→ **About this exercise**: If a line in the records contains the string "Wolfgang", show that line.

→ **Source information**:
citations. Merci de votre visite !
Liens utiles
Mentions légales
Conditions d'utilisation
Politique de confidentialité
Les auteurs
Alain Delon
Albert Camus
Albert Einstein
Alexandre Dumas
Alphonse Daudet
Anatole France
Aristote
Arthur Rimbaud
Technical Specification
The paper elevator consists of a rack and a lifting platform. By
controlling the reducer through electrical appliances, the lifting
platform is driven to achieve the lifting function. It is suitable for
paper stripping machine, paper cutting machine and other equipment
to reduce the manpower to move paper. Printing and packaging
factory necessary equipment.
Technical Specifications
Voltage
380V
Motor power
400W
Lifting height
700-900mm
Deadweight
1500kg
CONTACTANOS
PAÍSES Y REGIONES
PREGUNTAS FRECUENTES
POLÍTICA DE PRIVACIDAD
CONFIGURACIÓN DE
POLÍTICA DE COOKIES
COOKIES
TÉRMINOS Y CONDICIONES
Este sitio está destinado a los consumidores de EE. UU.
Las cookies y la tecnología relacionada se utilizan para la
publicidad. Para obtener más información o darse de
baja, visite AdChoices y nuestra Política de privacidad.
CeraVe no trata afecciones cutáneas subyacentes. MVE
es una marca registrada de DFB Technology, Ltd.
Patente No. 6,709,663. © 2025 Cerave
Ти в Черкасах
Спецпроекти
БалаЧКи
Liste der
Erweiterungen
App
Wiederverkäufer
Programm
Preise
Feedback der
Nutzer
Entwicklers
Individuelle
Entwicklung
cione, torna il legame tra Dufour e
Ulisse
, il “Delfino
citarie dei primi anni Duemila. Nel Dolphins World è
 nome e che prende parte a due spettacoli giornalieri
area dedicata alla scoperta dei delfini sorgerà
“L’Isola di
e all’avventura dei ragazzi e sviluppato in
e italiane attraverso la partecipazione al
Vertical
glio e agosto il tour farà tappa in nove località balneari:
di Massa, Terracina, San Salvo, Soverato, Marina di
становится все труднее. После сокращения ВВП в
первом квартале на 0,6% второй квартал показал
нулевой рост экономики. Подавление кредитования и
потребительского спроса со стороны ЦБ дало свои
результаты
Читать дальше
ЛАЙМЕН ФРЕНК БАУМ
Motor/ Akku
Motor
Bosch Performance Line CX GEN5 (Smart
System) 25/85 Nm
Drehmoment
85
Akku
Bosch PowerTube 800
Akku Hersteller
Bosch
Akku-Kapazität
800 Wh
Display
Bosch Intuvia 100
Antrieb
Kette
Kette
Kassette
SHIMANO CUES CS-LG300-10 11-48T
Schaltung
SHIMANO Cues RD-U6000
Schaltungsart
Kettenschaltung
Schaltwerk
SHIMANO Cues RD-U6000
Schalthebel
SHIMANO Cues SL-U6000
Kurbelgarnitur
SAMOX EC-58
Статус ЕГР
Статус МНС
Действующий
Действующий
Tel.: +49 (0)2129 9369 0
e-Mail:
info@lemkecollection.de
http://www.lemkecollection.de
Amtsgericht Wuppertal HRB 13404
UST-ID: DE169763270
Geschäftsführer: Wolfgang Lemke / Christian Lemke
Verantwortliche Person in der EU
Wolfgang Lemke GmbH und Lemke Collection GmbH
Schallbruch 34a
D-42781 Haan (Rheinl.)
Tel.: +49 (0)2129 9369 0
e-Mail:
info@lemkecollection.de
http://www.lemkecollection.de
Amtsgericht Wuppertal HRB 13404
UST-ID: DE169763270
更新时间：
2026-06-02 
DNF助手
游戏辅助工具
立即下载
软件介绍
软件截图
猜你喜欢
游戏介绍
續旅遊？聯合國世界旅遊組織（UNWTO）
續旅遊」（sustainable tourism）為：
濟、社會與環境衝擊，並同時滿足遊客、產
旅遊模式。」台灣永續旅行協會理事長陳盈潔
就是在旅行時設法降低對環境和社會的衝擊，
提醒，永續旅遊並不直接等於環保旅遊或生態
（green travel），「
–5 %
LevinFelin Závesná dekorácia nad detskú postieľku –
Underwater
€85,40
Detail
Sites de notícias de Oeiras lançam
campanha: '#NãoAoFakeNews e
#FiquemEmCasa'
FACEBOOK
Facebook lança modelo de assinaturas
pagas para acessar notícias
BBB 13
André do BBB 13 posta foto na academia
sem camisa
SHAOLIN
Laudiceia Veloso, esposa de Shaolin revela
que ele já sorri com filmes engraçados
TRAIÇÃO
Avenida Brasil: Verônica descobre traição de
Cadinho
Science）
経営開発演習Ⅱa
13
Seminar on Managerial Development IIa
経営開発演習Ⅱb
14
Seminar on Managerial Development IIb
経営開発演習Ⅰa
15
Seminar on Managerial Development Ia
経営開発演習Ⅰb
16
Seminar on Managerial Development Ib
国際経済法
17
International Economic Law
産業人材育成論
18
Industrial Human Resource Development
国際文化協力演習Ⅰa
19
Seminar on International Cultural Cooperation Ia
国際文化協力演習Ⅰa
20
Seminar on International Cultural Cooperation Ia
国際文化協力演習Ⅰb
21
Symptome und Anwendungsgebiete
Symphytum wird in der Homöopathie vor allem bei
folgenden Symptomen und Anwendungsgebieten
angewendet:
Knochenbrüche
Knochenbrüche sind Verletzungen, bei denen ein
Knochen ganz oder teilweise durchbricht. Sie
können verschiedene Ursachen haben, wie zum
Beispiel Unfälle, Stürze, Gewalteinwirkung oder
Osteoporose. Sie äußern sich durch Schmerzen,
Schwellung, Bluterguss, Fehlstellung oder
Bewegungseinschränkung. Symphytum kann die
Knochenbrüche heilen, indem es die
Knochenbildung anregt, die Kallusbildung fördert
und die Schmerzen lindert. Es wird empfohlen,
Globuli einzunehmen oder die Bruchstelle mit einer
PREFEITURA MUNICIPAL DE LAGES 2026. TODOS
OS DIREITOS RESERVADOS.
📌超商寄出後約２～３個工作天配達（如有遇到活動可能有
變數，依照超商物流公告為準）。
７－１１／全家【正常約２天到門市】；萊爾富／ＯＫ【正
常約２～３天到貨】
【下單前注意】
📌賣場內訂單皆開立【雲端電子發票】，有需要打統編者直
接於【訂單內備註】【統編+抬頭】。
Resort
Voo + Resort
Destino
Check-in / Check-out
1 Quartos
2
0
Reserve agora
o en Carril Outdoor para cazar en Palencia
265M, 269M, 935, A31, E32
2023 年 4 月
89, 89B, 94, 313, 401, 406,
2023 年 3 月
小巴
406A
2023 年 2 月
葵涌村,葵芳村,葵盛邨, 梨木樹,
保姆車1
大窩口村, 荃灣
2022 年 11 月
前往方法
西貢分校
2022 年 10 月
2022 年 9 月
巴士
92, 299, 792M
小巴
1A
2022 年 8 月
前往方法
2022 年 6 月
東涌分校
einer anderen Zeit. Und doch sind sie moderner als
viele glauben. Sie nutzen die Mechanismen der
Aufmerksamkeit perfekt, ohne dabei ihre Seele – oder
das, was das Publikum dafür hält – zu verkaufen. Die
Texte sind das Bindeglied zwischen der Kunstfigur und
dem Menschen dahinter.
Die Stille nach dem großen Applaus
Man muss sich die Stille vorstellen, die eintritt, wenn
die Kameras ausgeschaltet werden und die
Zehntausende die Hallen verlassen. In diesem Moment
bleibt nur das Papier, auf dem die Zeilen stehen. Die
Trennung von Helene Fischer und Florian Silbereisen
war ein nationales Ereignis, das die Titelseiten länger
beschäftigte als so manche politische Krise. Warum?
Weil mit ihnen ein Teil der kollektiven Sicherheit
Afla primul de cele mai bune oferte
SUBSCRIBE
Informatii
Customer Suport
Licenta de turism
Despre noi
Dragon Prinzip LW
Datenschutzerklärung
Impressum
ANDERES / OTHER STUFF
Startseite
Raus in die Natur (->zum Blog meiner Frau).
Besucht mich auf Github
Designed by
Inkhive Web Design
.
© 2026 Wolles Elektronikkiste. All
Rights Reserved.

→ **Written reply**:
Geschäftsführer: Wolfgang Lemke / Christian Lemke
Wolfgang Lemke GmbH und Lemke Collection GmbH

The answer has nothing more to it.